Monday, March 24, 2014

Heart Tracks - Real?

       The word "real" is highly popular in church circles these days.  So many fellowships, including ours, include it in some part of their purpose statement and it can be found all over many church websites.  We want to present ourselves as real people, dealing with real problems, offering real solutions, through a real God, to those we seek to reach.  I believe in the sincerity of our desire, but have deep doubts as to the very "realness" of ourselves.  We have great difficulty in being real with others, ourselves, and most especially, with God.  The very structure of our fellowships so often works against it.  We make room for people to "share" their problems, but too often neglect making room for God to truly encounter they, and us, in real, life transforming ways.  We seek to create an atmosphere where people feel accepted as they are, but have so little place for Him to truly come in and do His miraculous work of transformation.  We seek an intimacy that never seems to go beyond the flesh, the idea of a God who shows up in our gatherings, and where our only response can be to fall on our faces before Him, scares the daylights out of us. That's just a bit too "real" for most of us.  In those places where He is able to bring us face to face with Himself, we more often run away from, rather than to Him.  We look for another fellowship, another prayer group, where we can be involved, but on our terms, with us setting all the boundaries.  God is no respecter of boundaries, and will cross them every time in order to get to our hearts.  This is "real church" but it's too real for too many.
     I heard a good brother named Jimmy Evans recently speak on how he served the Lord as a pastor, and in what were outwardly successful ways, yet all the while denying to himself the deep woundedness and dysfunction of his life.  Yet, that love that will not let us go pursued him.  As Evans says, God wants to come to us face to face, stick His finger in our coffee and stir it.  He makes it real.  As Beth Moore says, He wants to "mess with our mess."  Most of us prefer Him to leave our mess alone, but as Evans says, "True authenticity comes only when we allow the Holy Spirit to explore us."  We have believed so many lies, about ourselves, others, Him, and only by face to face encounter, a head on collision with Him, can those lies be broken.  When Christ messes with our mess, it can be very messy.  Too often our desire for being "real" doesn't go that deep.  It's much easier and lot more orderly to just keep it on the surface kinds of intimacy, call that real, and go on unchanged, missing what being real with Him is really all about.
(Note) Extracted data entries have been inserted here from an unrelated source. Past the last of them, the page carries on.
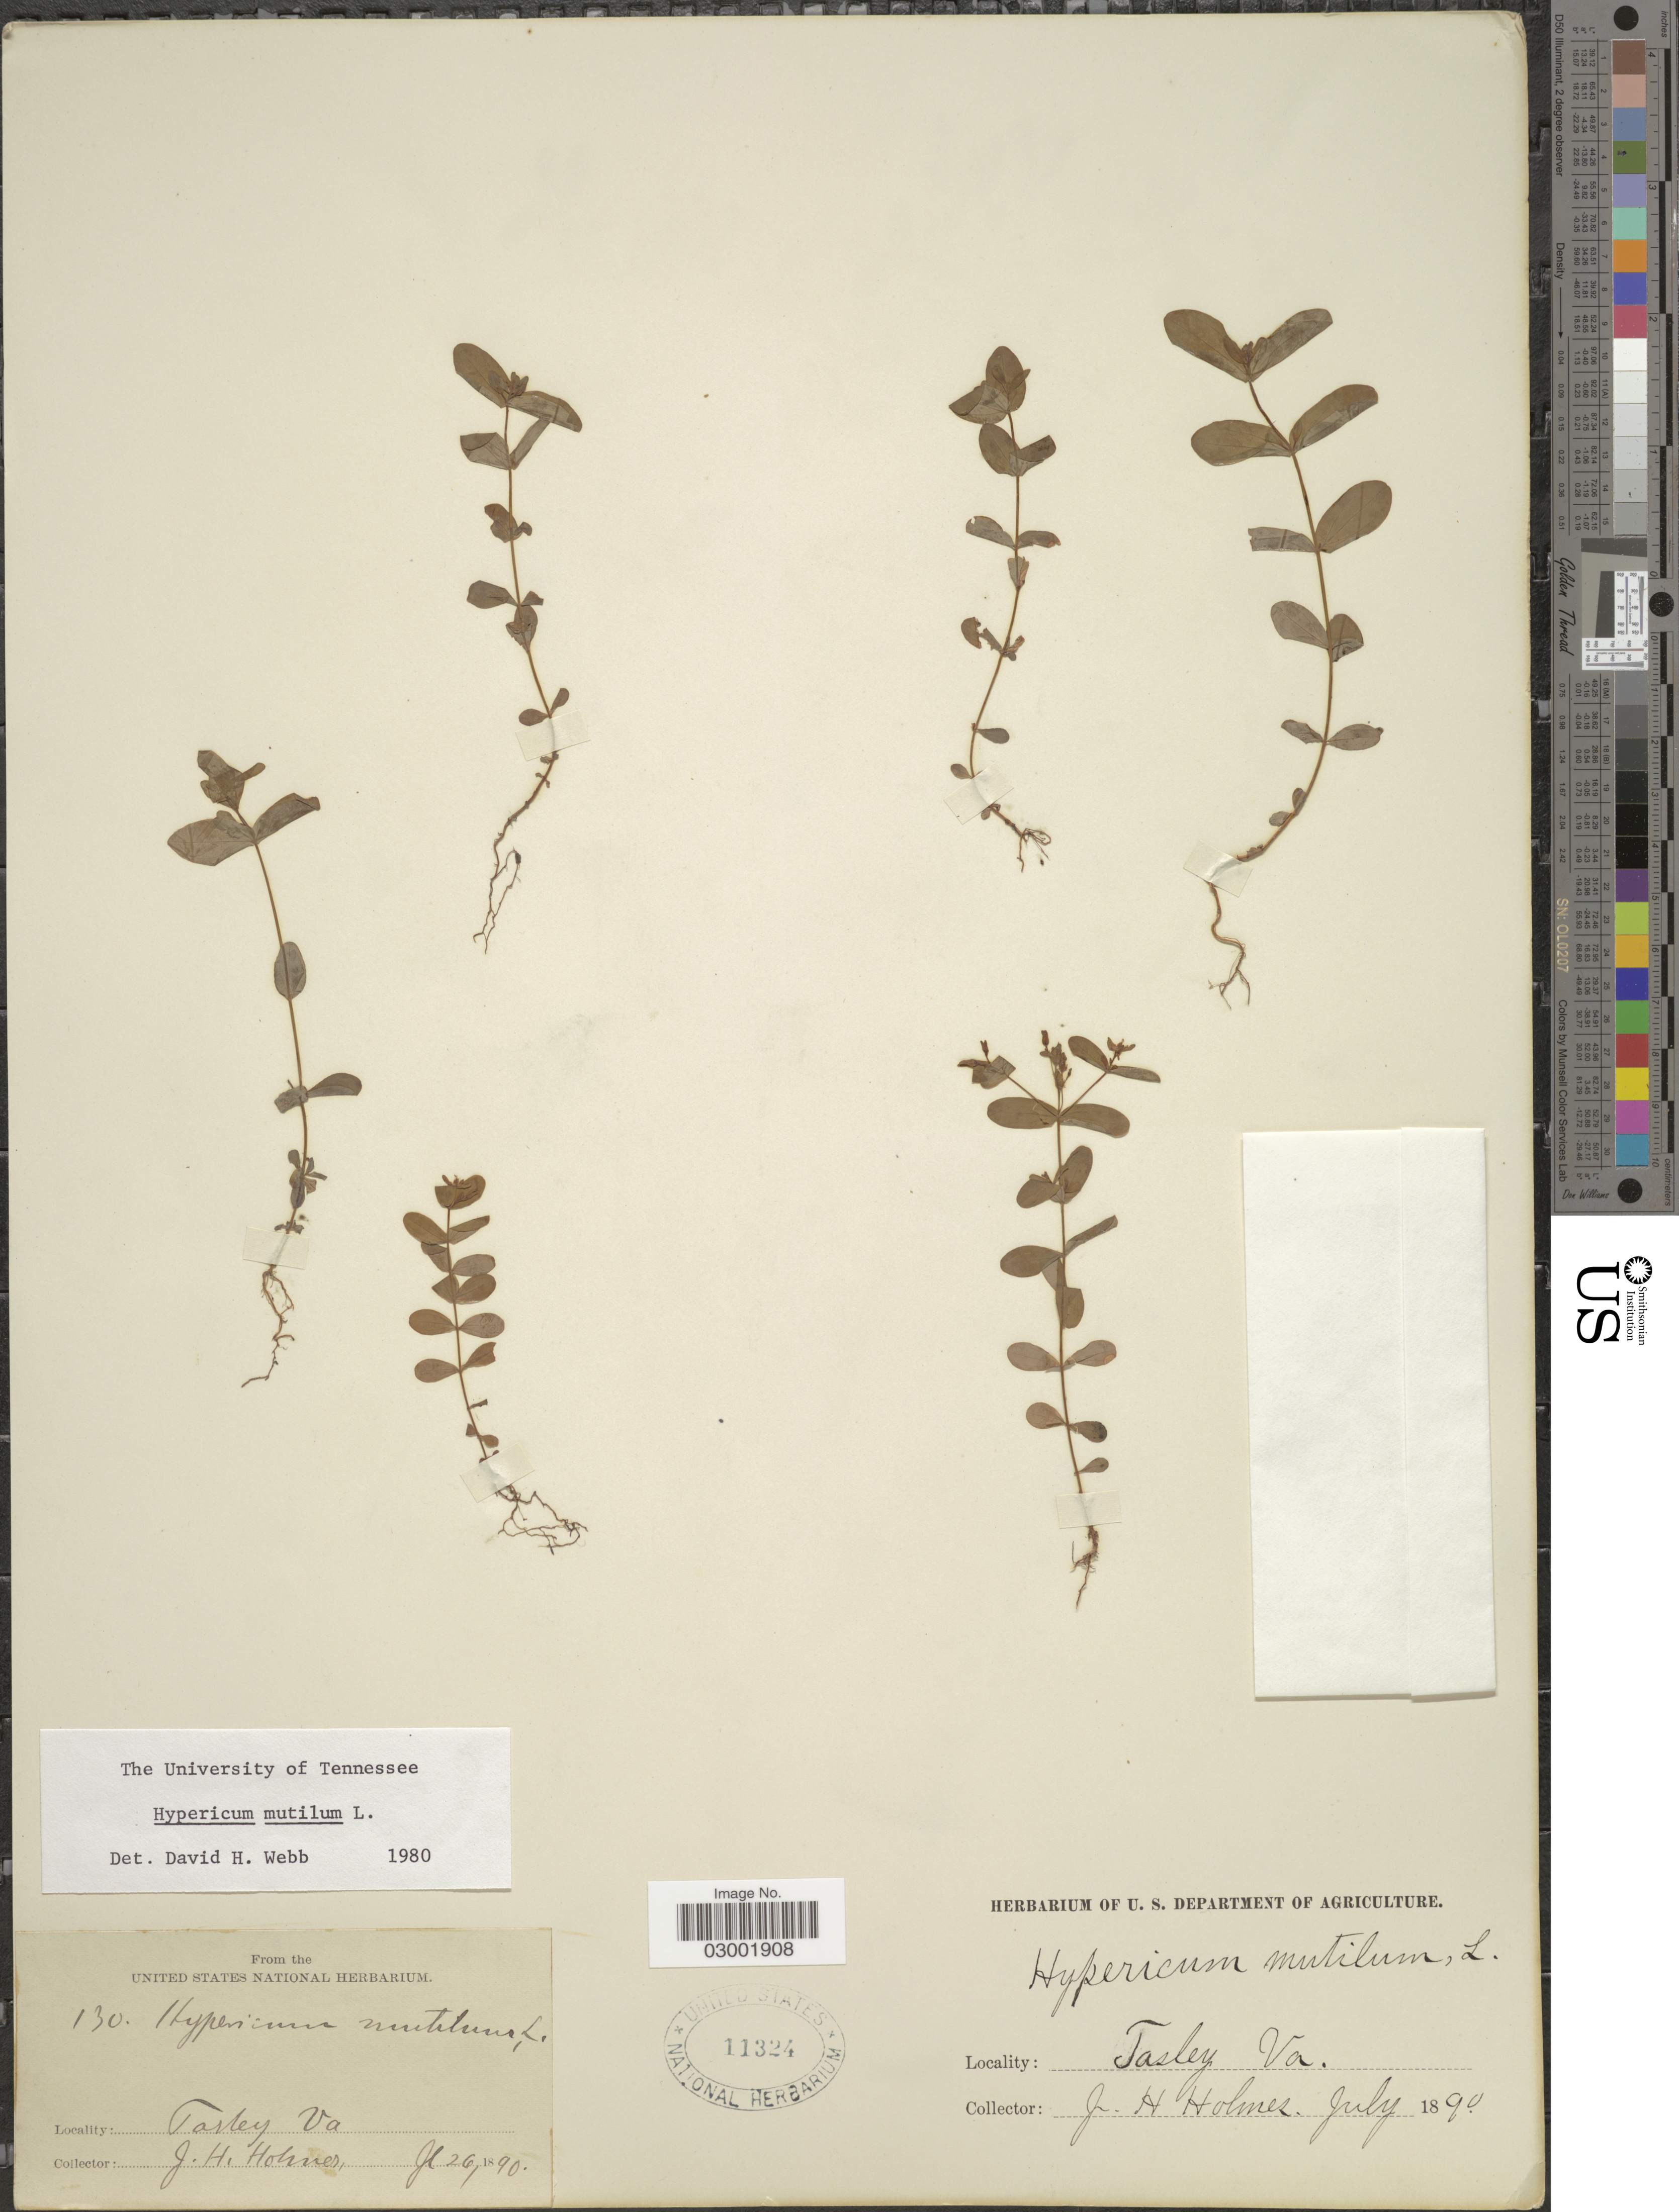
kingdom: Plantae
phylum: Tracheophyta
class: Magnoliopsida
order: Malpighiales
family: Hypericaceae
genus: Hypericum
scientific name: Hypericum mutilum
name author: L.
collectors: J. Holmes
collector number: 130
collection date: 1890-07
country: United States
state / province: Virginia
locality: Tasley.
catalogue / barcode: US 11324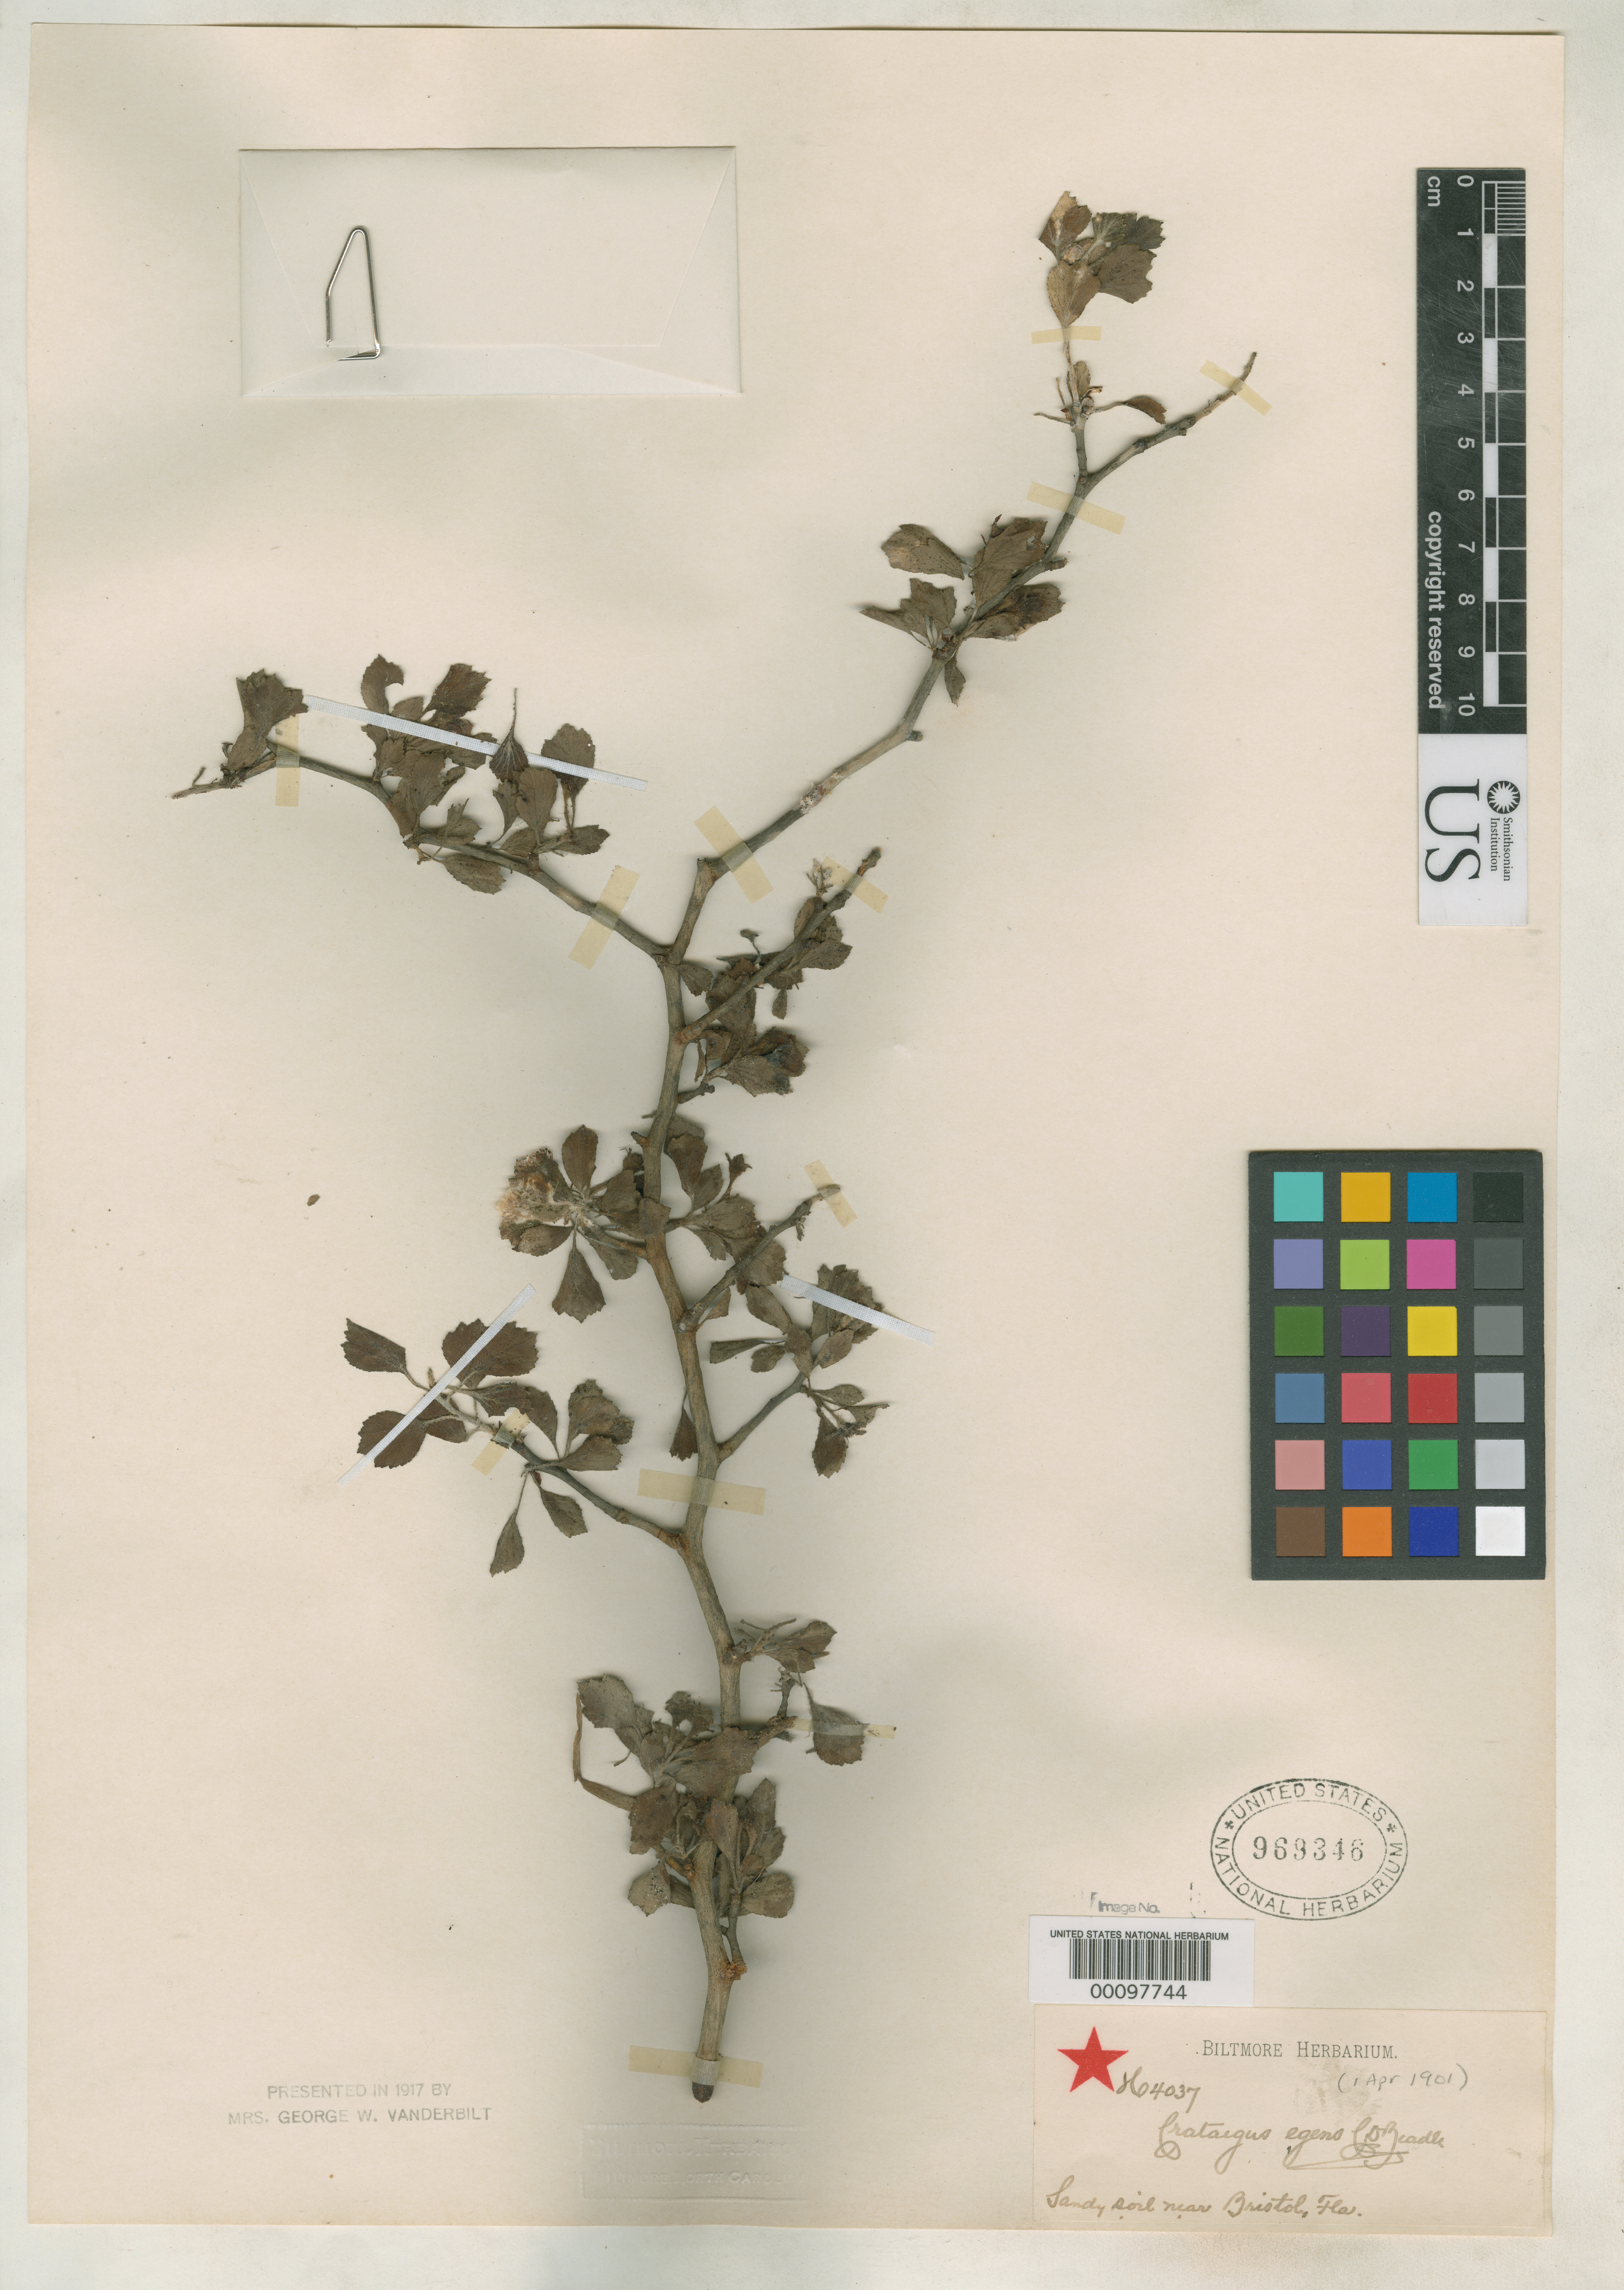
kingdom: Plantae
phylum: Tracheophyta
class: Magnoliopsida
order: Rosales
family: Rosaceae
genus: Crataegus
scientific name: Crataegus egens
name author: Beadle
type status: Syntype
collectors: ex herb. Biltmore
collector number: H 4037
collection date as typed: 01 Apr 1901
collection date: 1901-04-01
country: United States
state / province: Florida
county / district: Liberty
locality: Near Bristol.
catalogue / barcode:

    In Ephesians 3, Paul writes about the "priceless gain of knowing Christ," and how it took coming to realize that everything else was garbage in comparison to that knowledge.  This came about by his having a transforming encounter, one that was ongoing, with Christ.  The Lord messed with his mess.  Stuck His finger in Paul's life.  Got down and real with him.  He seeks the same from you and I.  Will we have it, or will we just keep running?  T. Austin-Sparks said that "True spirituality is not to live on the outside, but to live with God right down deep in your own being, where the Spirit is."  Moore once said that God gave Jacob a "20 year look in the mirror."  That's being real.  At the end of it, the Jacob who was, was no more.  A lot of us avoid mirrors for obvious reasons, but we cannot afford to avoid the mirror He holds before us, the one which shows us as we are, but will also show us, if we will tarry before Him, who we have been created to be by Him.  Will we have this?  Will we be real, for real?